Nesse contexto, a ausência dos Estados Unidos no evento não surpreendeu ninguém, levando em conta que se retiraram do Acordo de Paris e que o presidente Donald Trump costuma sustentar que a crise climática é uma “grande farsa”. “Fazem um favor ao mundo não vindo à COP30, porque Washington usaria toda a sua influência para dificultar as negociações e frear os avanços climáticos”, analisou o secretário-executivo do Observatório do Clima do Brasil, Marcio Astrini, em entrevista à agência Xinhua.
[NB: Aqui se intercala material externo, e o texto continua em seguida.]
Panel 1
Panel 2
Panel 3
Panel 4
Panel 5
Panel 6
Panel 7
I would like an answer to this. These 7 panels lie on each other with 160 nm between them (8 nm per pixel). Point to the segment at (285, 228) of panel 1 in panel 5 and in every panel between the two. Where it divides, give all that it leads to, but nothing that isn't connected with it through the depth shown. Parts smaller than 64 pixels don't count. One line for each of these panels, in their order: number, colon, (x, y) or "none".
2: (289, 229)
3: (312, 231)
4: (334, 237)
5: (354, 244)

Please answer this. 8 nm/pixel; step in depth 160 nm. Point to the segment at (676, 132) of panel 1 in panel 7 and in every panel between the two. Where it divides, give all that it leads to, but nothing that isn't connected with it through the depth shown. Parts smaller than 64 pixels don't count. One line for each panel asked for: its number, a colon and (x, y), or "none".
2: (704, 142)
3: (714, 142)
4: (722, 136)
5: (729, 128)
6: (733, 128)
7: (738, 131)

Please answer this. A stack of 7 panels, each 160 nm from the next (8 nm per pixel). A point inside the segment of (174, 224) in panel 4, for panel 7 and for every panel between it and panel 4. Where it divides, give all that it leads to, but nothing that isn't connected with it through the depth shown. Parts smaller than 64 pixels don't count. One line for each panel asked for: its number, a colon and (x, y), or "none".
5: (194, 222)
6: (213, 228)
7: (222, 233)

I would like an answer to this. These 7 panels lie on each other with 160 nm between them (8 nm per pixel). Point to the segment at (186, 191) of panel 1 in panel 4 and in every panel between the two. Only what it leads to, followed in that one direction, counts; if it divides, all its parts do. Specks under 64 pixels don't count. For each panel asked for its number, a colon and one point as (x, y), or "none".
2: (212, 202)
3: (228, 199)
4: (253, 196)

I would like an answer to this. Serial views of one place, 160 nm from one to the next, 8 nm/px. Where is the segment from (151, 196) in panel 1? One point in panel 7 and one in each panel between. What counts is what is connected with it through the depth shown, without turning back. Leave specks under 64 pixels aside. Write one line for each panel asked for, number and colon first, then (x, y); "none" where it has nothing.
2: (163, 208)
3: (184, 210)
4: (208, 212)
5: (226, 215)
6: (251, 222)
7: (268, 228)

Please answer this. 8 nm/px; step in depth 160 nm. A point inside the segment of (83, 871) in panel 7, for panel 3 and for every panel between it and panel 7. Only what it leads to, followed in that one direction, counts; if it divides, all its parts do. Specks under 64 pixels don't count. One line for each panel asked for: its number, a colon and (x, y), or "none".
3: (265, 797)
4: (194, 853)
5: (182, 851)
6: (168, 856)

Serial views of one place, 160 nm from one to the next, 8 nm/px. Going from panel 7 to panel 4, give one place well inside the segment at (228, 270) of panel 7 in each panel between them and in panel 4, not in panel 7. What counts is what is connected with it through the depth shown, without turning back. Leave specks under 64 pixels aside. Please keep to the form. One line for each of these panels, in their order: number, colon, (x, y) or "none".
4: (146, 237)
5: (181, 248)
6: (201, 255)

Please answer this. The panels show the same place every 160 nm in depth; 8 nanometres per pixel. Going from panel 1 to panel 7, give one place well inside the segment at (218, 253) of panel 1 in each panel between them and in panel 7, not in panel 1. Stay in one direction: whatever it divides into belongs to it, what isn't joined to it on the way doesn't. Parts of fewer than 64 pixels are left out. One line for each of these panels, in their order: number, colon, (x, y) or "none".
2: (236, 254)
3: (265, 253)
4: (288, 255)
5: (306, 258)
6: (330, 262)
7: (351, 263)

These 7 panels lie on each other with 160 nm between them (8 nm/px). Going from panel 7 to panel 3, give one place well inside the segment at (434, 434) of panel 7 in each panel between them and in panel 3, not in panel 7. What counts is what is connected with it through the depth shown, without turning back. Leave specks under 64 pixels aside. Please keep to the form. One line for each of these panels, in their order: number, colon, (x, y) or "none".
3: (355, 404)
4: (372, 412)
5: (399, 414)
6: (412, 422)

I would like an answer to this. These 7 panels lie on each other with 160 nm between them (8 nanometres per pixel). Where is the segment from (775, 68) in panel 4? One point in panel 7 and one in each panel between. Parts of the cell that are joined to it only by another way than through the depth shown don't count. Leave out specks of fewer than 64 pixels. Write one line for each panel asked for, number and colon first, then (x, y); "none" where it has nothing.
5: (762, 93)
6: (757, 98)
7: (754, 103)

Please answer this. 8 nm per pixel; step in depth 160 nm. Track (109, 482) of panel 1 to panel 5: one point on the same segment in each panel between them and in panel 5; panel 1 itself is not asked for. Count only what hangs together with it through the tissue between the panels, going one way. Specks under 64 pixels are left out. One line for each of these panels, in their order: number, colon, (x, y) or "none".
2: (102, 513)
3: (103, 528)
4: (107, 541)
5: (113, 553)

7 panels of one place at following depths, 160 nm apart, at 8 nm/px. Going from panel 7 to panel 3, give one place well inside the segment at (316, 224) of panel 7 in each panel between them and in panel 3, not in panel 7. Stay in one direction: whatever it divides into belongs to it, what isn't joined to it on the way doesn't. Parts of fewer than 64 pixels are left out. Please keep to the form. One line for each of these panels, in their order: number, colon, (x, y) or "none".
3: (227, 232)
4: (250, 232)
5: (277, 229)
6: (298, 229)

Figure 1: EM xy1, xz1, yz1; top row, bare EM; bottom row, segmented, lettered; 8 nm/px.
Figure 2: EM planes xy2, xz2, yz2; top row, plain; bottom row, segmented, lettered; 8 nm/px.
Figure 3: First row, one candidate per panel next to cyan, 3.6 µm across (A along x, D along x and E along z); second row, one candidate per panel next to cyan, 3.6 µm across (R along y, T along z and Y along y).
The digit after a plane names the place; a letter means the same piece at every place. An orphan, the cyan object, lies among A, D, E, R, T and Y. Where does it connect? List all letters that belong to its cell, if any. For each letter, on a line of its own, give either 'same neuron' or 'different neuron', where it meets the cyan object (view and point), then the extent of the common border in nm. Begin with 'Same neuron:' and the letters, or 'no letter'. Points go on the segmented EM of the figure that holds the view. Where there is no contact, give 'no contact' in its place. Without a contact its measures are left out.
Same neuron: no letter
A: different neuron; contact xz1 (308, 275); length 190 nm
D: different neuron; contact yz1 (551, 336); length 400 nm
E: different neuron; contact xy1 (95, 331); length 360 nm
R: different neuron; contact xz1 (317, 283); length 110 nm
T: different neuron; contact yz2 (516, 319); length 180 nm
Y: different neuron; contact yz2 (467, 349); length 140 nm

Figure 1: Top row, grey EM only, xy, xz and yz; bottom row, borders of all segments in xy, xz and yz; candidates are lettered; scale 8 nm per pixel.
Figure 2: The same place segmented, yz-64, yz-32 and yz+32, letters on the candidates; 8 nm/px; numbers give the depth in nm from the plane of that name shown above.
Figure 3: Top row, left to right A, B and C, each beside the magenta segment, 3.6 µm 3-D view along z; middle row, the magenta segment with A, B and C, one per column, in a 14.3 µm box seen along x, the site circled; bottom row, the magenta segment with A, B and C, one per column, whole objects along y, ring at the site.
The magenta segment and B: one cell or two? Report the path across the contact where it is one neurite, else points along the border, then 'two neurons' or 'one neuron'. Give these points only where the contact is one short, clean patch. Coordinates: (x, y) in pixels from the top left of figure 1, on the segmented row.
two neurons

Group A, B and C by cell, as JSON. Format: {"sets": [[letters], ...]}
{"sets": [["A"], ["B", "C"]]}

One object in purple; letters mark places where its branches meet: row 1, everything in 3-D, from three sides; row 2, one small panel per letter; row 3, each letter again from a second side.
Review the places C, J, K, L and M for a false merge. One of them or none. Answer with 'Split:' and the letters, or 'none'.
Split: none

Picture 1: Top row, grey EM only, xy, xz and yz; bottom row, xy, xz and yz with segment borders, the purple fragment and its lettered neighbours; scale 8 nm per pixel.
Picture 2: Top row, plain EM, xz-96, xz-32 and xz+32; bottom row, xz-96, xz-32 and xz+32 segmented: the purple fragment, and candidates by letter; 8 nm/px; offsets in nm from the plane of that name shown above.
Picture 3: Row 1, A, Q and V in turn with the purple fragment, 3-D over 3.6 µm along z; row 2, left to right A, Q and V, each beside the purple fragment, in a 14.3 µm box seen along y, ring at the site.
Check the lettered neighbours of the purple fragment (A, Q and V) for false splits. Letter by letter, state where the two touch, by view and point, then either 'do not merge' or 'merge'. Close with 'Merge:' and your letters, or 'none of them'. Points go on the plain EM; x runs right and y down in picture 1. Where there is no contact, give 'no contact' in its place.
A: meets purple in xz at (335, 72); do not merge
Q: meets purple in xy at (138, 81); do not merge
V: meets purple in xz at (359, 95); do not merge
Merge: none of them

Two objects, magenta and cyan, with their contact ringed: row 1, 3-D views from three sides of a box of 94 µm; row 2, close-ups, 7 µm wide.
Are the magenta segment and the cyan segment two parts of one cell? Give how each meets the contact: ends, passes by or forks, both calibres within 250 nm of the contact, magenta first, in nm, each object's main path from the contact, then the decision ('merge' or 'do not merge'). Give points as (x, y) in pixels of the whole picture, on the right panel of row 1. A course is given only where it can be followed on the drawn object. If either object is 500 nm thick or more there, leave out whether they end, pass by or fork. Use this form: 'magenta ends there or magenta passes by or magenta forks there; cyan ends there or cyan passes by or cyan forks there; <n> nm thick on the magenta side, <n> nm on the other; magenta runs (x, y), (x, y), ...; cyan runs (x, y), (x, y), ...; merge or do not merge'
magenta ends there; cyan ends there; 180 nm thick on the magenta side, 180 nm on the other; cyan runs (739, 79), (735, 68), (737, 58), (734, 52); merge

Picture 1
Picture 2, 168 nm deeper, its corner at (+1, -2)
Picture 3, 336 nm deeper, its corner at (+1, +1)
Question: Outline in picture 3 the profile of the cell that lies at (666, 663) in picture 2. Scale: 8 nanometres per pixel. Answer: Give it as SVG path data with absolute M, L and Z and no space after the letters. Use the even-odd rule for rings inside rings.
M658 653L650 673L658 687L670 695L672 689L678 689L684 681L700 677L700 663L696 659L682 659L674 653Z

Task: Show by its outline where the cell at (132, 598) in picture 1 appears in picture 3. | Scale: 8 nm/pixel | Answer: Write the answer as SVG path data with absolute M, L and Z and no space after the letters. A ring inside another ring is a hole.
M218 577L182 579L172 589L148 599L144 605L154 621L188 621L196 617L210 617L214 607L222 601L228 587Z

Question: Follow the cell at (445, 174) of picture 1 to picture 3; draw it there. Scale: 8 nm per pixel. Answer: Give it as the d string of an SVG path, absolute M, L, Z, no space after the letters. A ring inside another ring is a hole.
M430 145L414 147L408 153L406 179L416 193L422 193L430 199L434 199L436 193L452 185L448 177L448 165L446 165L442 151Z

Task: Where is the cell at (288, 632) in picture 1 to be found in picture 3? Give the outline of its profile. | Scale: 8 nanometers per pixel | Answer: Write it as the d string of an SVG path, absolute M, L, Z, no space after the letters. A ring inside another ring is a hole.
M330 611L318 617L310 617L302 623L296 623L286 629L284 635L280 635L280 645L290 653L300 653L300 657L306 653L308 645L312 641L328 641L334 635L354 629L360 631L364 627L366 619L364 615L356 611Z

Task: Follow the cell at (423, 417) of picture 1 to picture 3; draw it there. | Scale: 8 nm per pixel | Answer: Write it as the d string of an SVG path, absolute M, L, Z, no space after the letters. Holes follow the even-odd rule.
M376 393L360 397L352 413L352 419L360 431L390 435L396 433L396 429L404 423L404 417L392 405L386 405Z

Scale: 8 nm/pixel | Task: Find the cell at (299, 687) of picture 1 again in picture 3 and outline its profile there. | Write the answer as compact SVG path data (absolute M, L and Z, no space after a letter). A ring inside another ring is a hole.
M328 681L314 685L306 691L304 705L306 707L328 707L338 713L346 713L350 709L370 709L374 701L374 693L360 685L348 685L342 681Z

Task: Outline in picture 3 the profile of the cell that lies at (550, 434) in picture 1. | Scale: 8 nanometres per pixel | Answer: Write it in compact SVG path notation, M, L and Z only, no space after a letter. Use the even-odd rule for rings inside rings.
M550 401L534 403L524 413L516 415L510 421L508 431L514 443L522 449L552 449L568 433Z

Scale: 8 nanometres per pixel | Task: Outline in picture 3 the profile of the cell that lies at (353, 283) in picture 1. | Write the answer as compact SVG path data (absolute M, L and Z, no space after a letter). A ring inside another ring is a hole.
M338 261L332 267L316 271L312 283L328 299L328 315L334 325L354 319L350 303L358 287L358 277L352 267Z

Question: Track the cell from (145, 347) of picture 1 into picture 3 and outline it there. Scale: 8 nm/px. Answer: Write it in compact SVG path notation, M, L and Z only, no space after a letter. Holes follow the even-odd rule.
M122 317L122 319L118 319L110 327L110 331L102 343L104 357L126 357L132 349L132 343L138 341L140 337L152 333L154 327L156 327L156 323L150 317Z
A esse respeito, o presidente chileno, Gabriel Boric, acusou Trump de “mentir quando diz que não existem evidências científicas sobre a mudança climática”, enquanto seu par francês, Emmanuel Macron, alertou que a desinformação ambiental “enfraquece o consenso social necessário para enfrentar o aquecimento global”.

Nessa linha, a doutora em Meio Ambiente e Desenvolvimento pela Universidade Federal do Paraná, a brasileira Karin Kassmayer, lembrou que, embora “os EUA sejam um dos maiores emissores de gases poluentes e tenham importância na governança climática”, o vazio deixado por sua saída da COP “permite um maior protagonismo dos países do Sul Global e, também, da China”.

De fato, Washington deixou uma cadeira vaga e Pequim busca sentar-se nela com o aval do Sul Global. Com oportunismo, acaba de promulgar uma regulamentação sobre monitoramento ambiental que reforça seu declarado compromisso ecológico. É mais um sinal, embora todos saibam que o verdadeiro exame será comprovar se as novas bandeiras chinesas resistem ao calor do mundo que dizem querer resfriar.

* Este é um artigo de opinião, de responsabilidade do autor, e não reflete a opinião do Brasil 247.